Dr. Andrew Beer, associate professor of psychology, and Dr. Gary Bradley, assistant professor of middle level/secondary education, were this year’s recipients. Dr. Beer was recognized for consistently excelling in both teaching and advising and for the value his students place on his expertise and commitment. His classes emphasize exploration, creativity, and critical thinking in the study of individual differences and his students are exposed to the science of personality, and learn to analyze the human variability they see all around them. As a result, many are led to carefully evaluate their own behaviors, in light of their ultimate goals, and to better understand and appreciate the motives and actions of others. This broadening of perspective, with a focus on critical thinking and intellectual growth, marks Dr. Beer’s approach to teaching and advising. He is committed to the general welfare of students and their development across domains, helping them to become informed, creative, perceptive, and mature.
Dr. Gary Bradley truly is a symbol of all of the humble, dynamic, creative, passionate, kind, caring, fun, hard-working, and considerate faculty and staff on our campus. Dr. Bradley joined the School of Education faculty in fall 2011 and has continually used his passion for education to inspire and encourage his students to become educators. His influence reaches far beyond his own classroom, because his students will soon become teachers and use the same skills and passion to inspire thousands of the next generation.

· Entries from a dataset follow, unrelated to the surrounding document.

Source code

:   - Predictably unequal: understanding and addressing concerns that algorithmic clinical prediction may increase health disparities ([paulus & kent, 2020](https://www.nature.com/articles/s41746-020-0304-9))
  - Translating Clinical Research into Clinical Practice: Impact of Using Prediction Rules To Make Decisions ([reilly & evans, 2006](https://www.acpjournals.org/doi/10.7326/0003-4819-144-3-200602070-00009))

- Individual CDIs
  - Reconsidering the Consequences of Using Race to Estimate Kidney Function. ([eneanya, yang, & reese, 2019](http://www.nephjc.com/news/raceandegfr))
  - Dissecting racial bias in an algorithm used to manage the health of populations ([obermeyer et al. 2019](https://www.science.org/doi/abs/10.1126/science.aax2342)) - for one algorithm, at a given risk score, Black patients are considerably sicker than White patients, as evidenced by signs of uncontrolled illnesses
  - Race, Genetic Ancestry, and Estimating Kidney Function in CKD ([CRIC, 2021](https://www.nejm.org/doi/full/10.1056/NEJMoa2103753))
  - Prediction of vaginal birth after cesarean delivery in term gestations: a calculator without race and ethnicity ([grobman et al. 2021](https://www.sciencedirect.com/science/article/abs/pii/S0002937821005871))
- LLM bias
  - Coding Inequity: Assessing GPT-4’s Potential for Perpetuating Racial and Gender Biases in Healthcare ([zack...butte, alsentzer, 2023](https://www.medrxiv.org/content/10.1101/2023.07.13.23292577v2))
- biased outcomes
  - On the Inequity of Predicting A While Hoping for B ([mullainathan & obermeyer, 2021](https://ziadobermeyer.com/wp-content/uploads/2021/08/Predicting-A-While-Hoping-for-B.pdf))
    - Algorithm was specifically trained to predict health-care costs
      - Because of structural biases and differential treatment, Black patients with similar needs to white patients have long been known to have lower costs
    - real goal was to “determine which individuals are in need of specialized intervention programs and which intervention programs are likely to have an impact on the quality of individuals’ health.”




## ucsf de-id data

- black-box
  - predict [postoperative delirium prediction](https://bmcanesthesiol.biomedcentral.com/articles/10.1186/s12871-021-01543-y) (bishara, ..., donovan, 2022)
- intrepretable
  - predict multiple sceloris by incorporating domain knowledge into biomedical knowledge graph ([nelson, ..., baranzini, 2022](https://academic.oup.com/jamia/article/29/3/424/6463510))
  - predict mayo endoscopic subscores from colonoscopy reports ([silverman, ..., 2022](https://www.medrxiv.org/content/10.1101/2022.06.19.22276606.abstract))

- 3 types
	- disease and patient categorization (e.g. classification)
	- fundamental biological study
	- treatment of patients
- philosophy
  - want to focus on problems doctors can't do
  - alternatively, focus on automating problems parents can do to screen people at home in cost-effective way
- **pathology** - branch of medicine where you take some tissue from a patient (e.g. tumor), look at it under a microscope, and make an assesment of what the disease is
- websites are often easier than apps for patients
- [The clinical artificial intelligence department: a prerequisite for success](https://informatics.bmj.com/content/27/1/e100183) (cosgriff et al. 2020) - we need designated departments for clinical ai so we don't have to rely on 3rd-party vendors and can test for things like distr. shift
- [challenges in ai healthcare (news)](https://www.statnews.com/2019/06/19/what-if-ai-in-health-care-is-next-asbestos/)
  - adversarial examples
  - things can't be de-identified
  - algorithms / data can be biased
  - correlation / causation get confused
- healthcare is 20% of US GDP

Jimm Cox, professor of theatre and director of the Shoestring Players, has received
much deserved recognition and accolades for the significant contributions he has made during his 43 years with the USC System.
“He is an institution here. If I had to choose one member of our community to embody the best of what USC Upstate is, it would be him,” said Dr. Ben Myers, chair of the Department of Fine Arts and Communications Studies.
Professor Cox was awarded the Carolina Trustee Professorship in May, which is presented to faculty who are committed to teaching excellence in any phase of the university’s educational mission.
Professor Cox singlehandedly negotiated a collaboration with The Rose Theatre in London that has allowed the theatre’s international program to expand beyond imagination. Students now have the opportunity to perform five week internships at the London facility and Stephen Unwin, an English theatre director, conducts master classes for USC Upstate students and invited guests each year.
“It’s stunning when you actually stop and think about it: to consider how rare it is that a midsize regional state school in the South has a vibrant partnership with one of the most prestigious theatres in London. Quite simply, this partnership would have never happened without Professor Cox,” said Myers.
Additionally, the theatre program has been juried into London’s International Youth Arts Festival for the past six years. Professor Cox’s enthusiastic leadership, commitment to the students, vision for the arts program, and tireless energy are all responsible for the robust offerings that now include majors in communication, theatre, art education, art studio (graphic design), and commercial music. His record for success extends four decades and his unwavering mission to create opportunities for students has improved thousands of lives.